Remember what it was like to be 20? When your only goals were to eat, sleep, drink, and get laid? (And to work just enough to cover the expenses of the aforementioned.)
Me neither, but sometimes I fantasize.
This morning, for example, I'm hard at work on my G3 - lounging on my porch swing, and watching the neighborhood come to life.
Today's first entry into the land of the living is one of my neighbors from three or four doors down. He's headed intently for the park, cellphone in one hand, cigarette in another - with a look of devout concentration on his face. He's wearing (starting from head to toe): a cowboy hat, a wifebeater tank-top, sweats, and flip-flops.
Now THAT is what I call a "look."
I went back to work, long before he disappeared out of sight. I've never been a really "neighborly" sort. I kinda keep to myself.
That's why it came as something of a surprise when a guy down the block told one of our interns that he lived near her boss. She then asked him what his impression was (probably thinking she'd get some noncommital answer), but his succinct response, after brief reflection was, according to our intern, "Yeah. I'd do her."
The uniform response among my social circle was, "aww, that is SO sweet."
It just made me feel old And nostalgic for a simpler day.
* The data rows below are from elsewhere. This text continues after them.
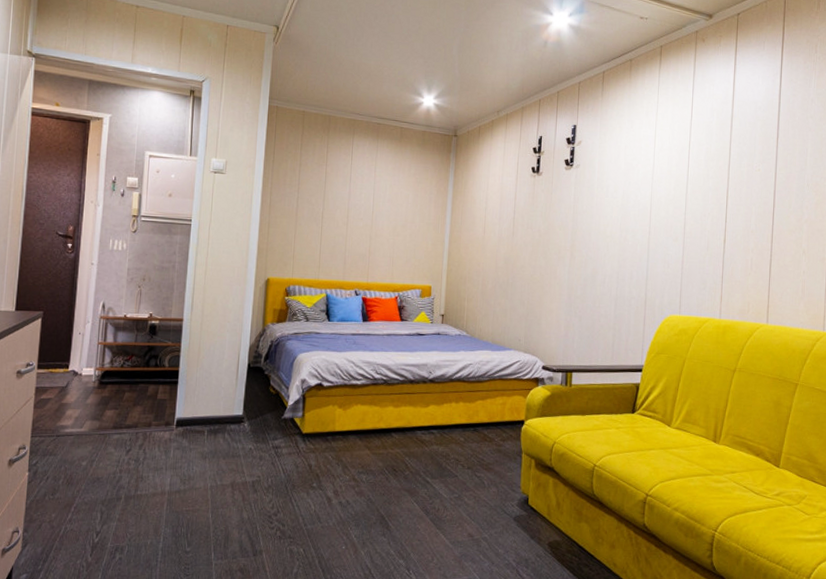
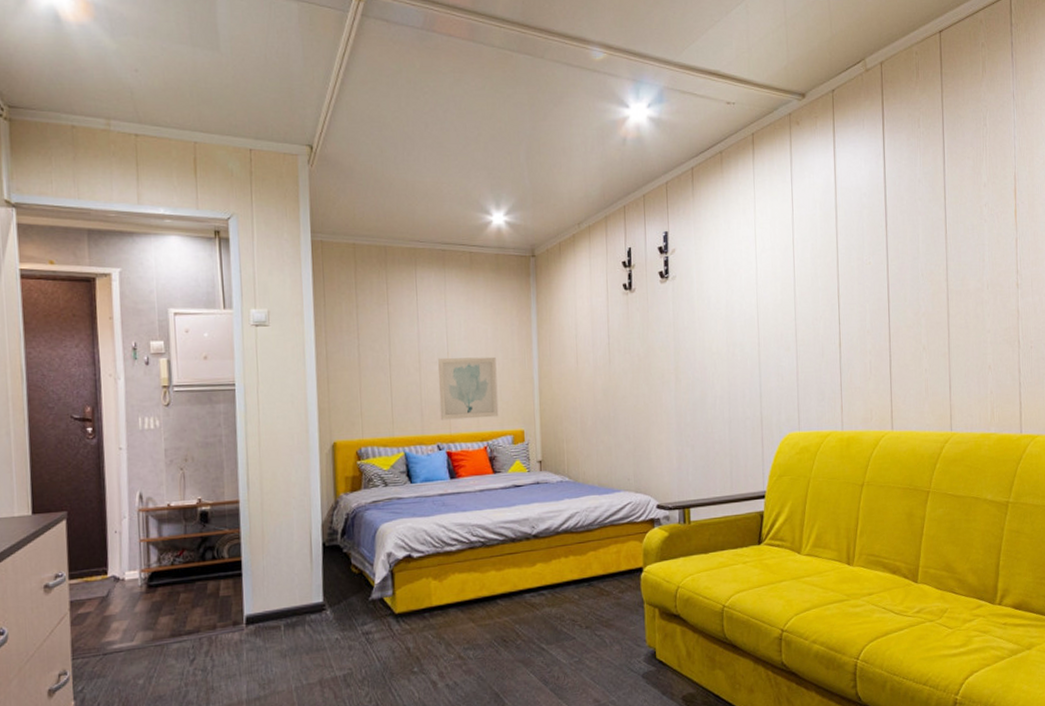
wall art: none [360,215,414,272] -> present [438,356,499,420]

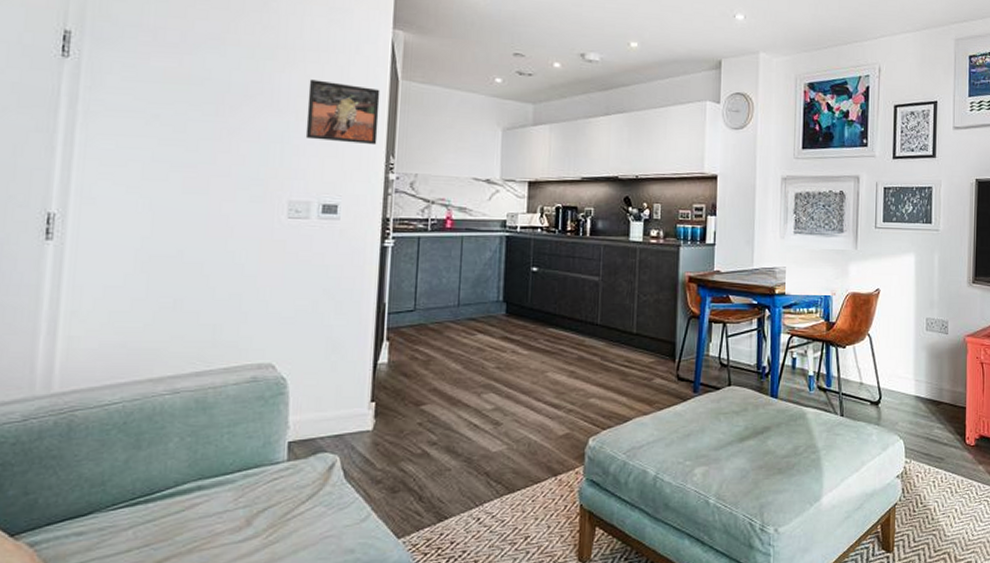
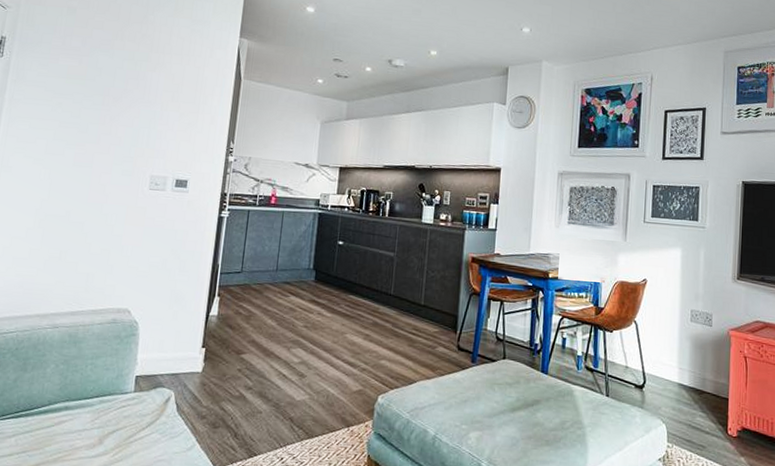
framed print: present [305,79,380,145] -> none [167,77,227,133]

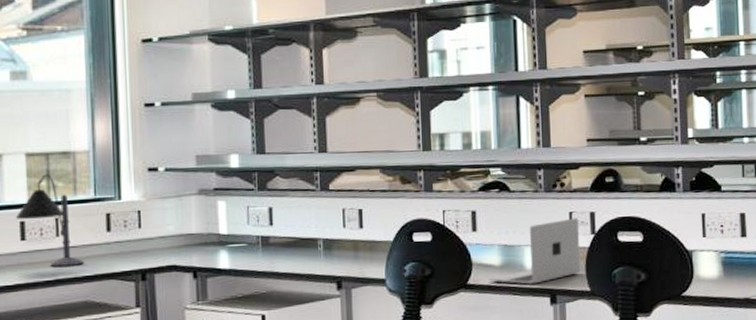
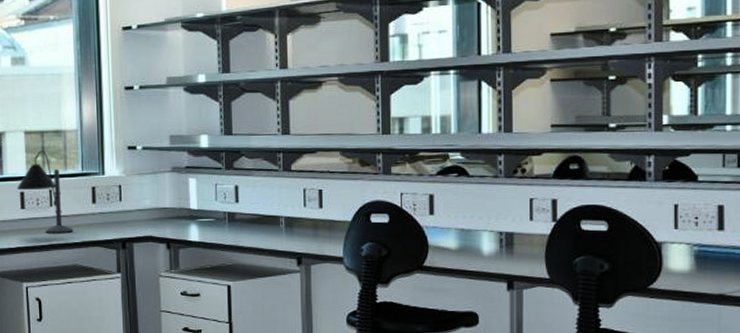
laptop: present [488,218,581,285] -> none [444,204,540,269]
I mean, c'mon, how long's it been since you divided the world into two camps like that: people you'd do, and people you would not.
Wrestling in the 30+ age-class almost inevitably means dealing with an array of issues too exhausting to even contemplate: kids (who wants 'em/who doesn't?); custody (who has it/who doesn't?); substance abuse (treated/untreated/denied?); sexual orientation (has everybody agreed on a team? And are they committed to that team, or are they going to switch sides on you, halfway through the game?); parents (love 'em/hate 'em/ailing-dead-or dying?); professions (comparable levels of commitment and satisfaction and success are all key, or somebody's going to get "resentful," which is a synonym for "impotent").
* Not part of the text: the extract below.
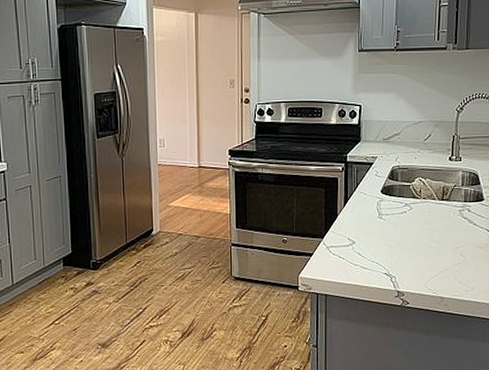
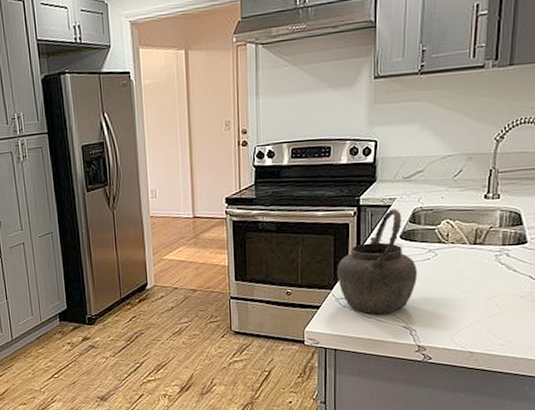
kettle: none [328,166,397,262] -> present [337,209,418,315]

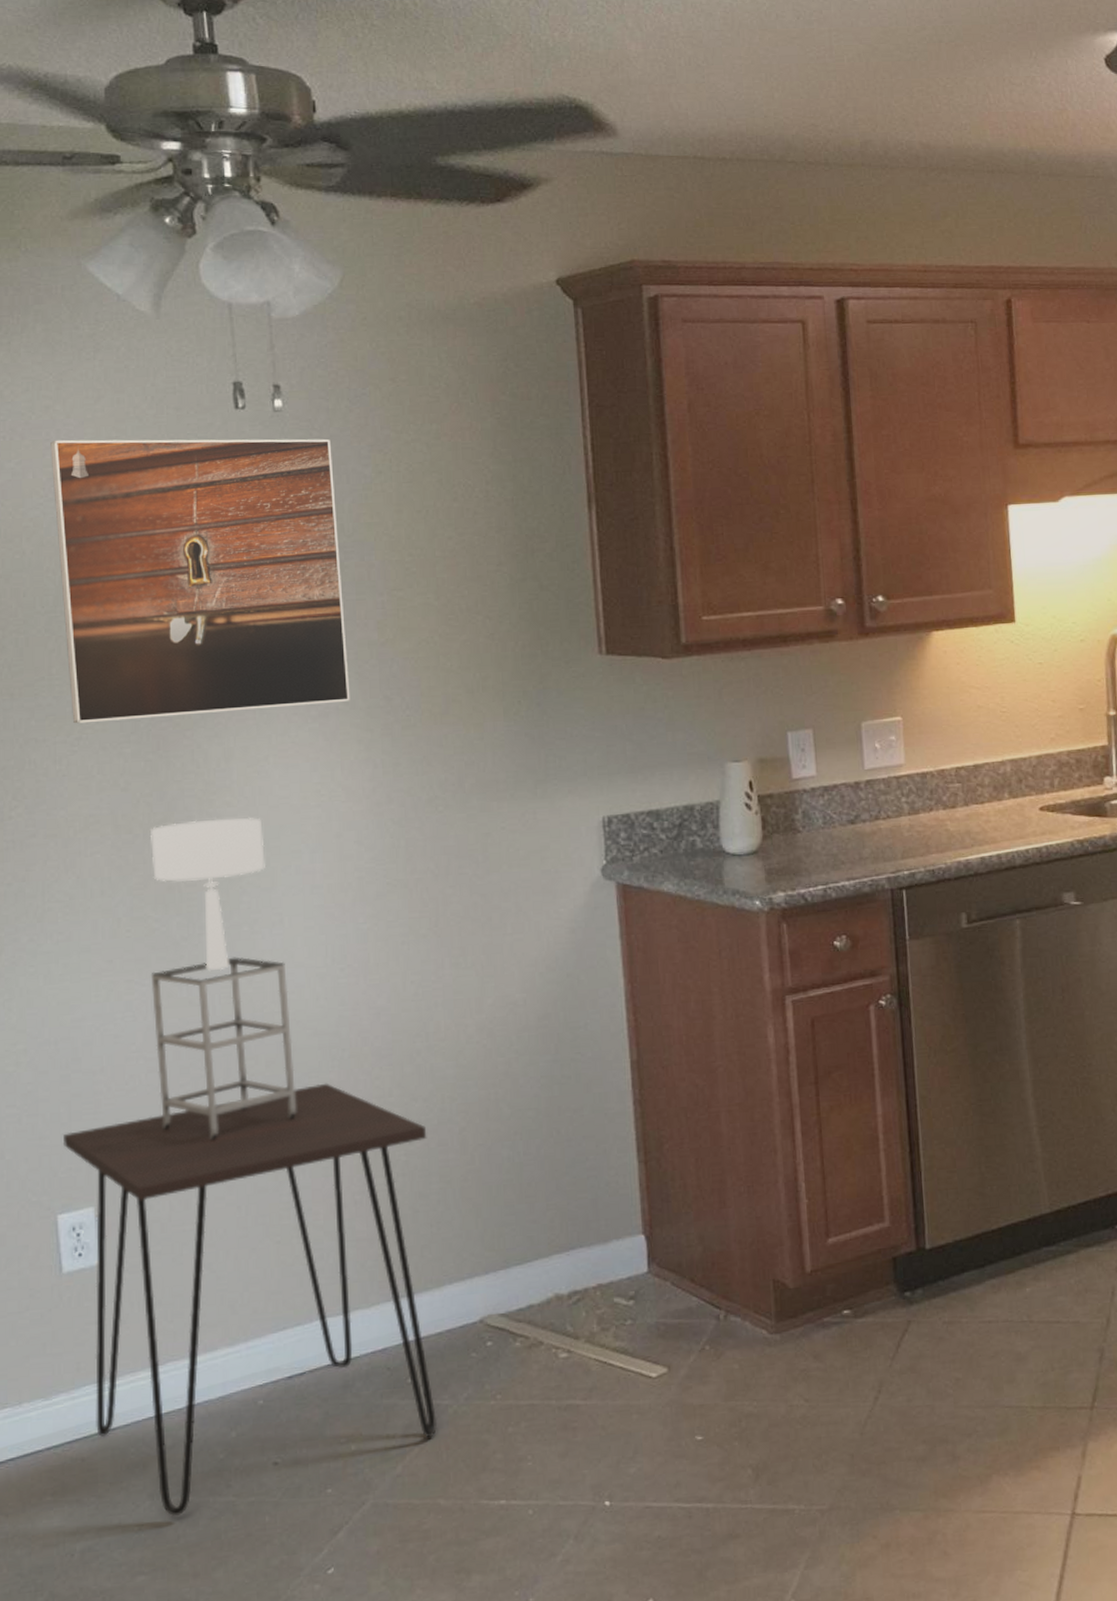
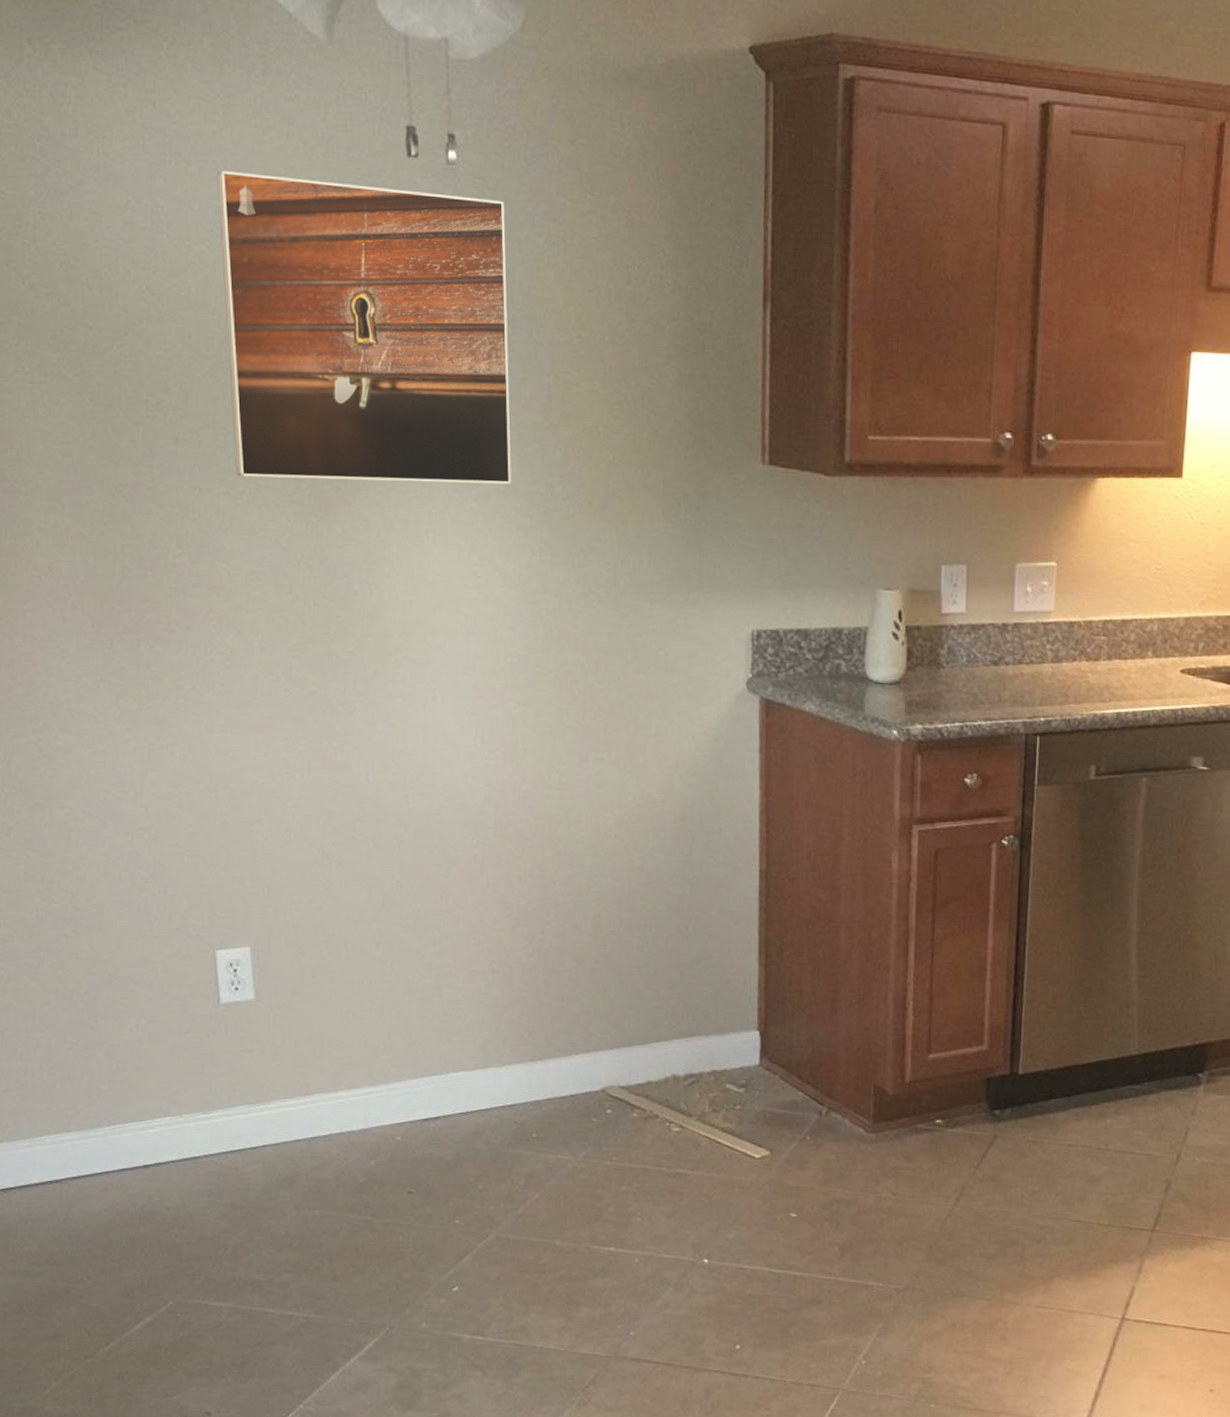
desk: present [63,1083,437,1516] -> none [222,857,563,1226]
table lamp: present [151,817,297,1141] -> none [307,588,442,899]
While I'm not remotely interested in Sweet Young Thangs, older men have grown equally tiresome. Whereas I once (in my 20s) found their endless array of stories fascinating, I now find myself nodding off. What I once thought of as "depth," I now recognize as "baggage." What once seemed like "Byronic tragic melancholy," can now be swiftly diagnosed as untreated clinical depression, probably accompanied by a propensity for alcoholism and screwing around.
Hmmm. Did I share too much?
Then I really came face to face with my own mortality.
Last week, my head (or a version of it) could be seen plastered on punk-band flyers throughout the downtown area.
Underneath, I was identified, in an artful "scrawl" by my first name only.
Of course, that was fine. (Madonna... Cher.. etc. Now I just have to record a soundtrack and develop a huge homosexual following.)
Mostly though, it made me feel old: publicly skewered by a punk band half my age.
One of my coworkers sent out a press release labeled, "Coming soon: to a pole near you."(That's one thing I love about this place - the respect and awe I inspire.)
Oh, I didn't appreciate the swastika on my forehad, but it's not like this was exactly "actionable."
Because, as my pornographic email will attest, it wouldn't be the first time someone's "used" my "image" in an "unauthorized" manner.
All things considered, though, I think I've earned a midlife crisis/second childhood.
I came to this conclusion when one of my 20-year-old neighbors asked me, with great incredulity, "Why do you need more than one boyfriend?"
(They're in a position to observe a certain amount of comin's and goin's at the compound, so to speak.)
It's an easy question.
The same reason I need more than pair of shoes: not everything goes with every occasion.
Sometimes you need a Manolo Blahnik, and sometimes a Jimmy Choo. Other times: Birkenstocks or Timberlands. Just like sometimes you need an impeccably dressed attorney in Brooks Brothers, and sometimes you need a bass player in a wardrobe supplied exclusively by the Salvation Army.
Certain ethics do apply, and, if you're going to deal in volume, you have to reconcile yourself to a certain level of chasteness (or frequent blood tests).
Fortunately, with 12 years of Catholic School under my (chastity) belt-complete with short black-watch-plaid skirts and kneesocks - I am thoroughly familiar with the word "celibacy" (also: "tease"). I'm also a firm believer in serial monogamy.
Until that point, it really all comes down to "disclosure," courtesy, and manners. Because it's all fun and games till somebody loses an eye.
For example, I was giving a guy I know a (perfectly good-natured) hard time last week about some of his "dates," and I got this snippy protest against my perceived attempt to rope him into "exclusivity..." Huh??
Obviously, he had me confused with Our Blessed Virgin. Not sure why.
'Cause on OUR first REAL date, I'd introduced him to at least half of "the varsity lineup" (guys I could/would/have dated). Did he think they were all hanging around for my sparkling banter? Please. I should be so fascinating.
They all know that at the end of the evening there's only going to be ONE guy left standing on my porch - and they have been known to wait each other out till dawn to see who it's going to be.
Hell, sometimes I go to bed and leave them to figure it out. They almost always give up before breakfast.